同社のサイトには〈雑誌のような発想で「新書」をつくりました! 知的好奇心を満たすコンテンツを、続々お届けします。〉との宣言が掲載されている。雑誌市場の縮小が続くなか、雑誌から書籍への主軸シフトを象徴しているよう。
マガジンハウスはその社名が示すように雑誌中心の出版社。戦後間もない1945年10月、岩堀喜之助と清水達夫が凡人社として創立。岩堀が清水に打った電文は「ザッシヲイッショニヤラナイカ」だった。雑誌『平凡』を創刊し、のちに社名を平凡出版に変更。『平凡』『週刊平凡』『平凡パンチ』と次々に創刊し、一つの時代を作った。70年代以降は『アンアン』『ポパイ』『クロワッサン』『ブルータス』などを創刊。83年に社名をマガジンハウスに改めた。雑誌が流行を追うのではなく、雑誌が流行を作る時代だった。

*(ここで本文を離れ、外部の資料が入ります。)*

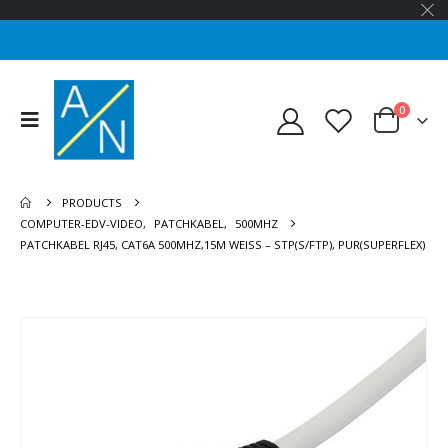
0
PRODUCTS
COMPUTER-EDV-VIDEO
,
PATCHKABEL
,
500MHZ
PATCHKABEL RJ45, CAT6A 500MHZ,15M WEISS – STP(S/FTP), PUR(SUPERFLEX)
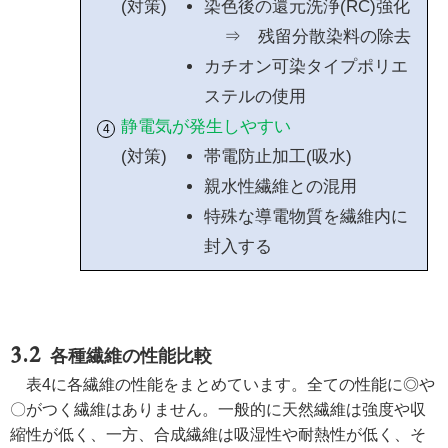
(対策)
染色後の還元洗浄(RC)強化
⇒ 残留分散染料の除去
カチオン可染タイプポリエ
ステルの使用
静電気が発生しやすい
(対策)
帯電防止加工(吸水)
親水性繊維との混用
特殊な導電物質を繊維内に
封入する
各種繊維の性能比較
表4に各繊維の性能をまとめています。全ての性能に◎や
〇がつく繊維はありません。一般的に天然繊維は強度や収
縮性が低く、一方、合成繊維は吸湿性や耐熱性が低く、そ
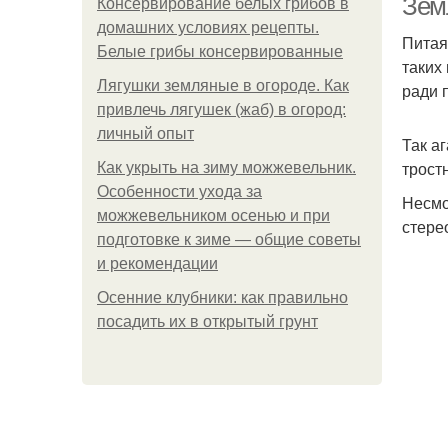
Зем
Консервирование белых грибов в
домашних условиях рецепты.
Питая
Белые грибы консервированные
таких
Лягушки земляные в огороде. Как
ради 
привлечь лягушек (жаб) в огород:
личный опыт
Так а
трост
Как укрыть на зиму можжевельник.
Особенности ухода за
Несмо
можжевельником осенью и при
стере
подготовке к зиме — общие советы
и рекомендации
Осенние клубники: как правильно
посадить их в открытый грунт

ただし、雑誌専業だったわけではなく、書籍でも『世界がもし100人の村だったら』(池田香代子著)や『漫画 君たちはどう生きるか』(吉野源三郎、羽賀翔一著)などのベストセラーを出してきた。文芸書や実用書、自己啓発書などでもヒットは多い。
もっとも、新書市場はすでに飽和状態になっている。中堅書店の新書売り場は岩波新書、中公新書、講談社現代新書の“御三家”に加え、ちくま新書、文春新書、光文社新書、集英社新書、新潮新書などが棚を確保し、その他多くの新書が残りの棚を奪い合うという構図だ。かつて新書はロングセラー中心のビジネスといわれたが、いまは売れ行きが鈍いと容赦なく返品・断裁される過酷なジャンルだ。
マガジンハウスは今回の創刊にあたって全国で約1000店の書店の棚を確保したといわれる。第1弾2点の売れ行きも好調で、ランキング上位に登場している。第2弾、第3弾と続けてヒットを出せれば、社名が「マガジン&ブックハウス」となる日も近いかも……。
この欄は「海外出版事情」と隔週で掲載します。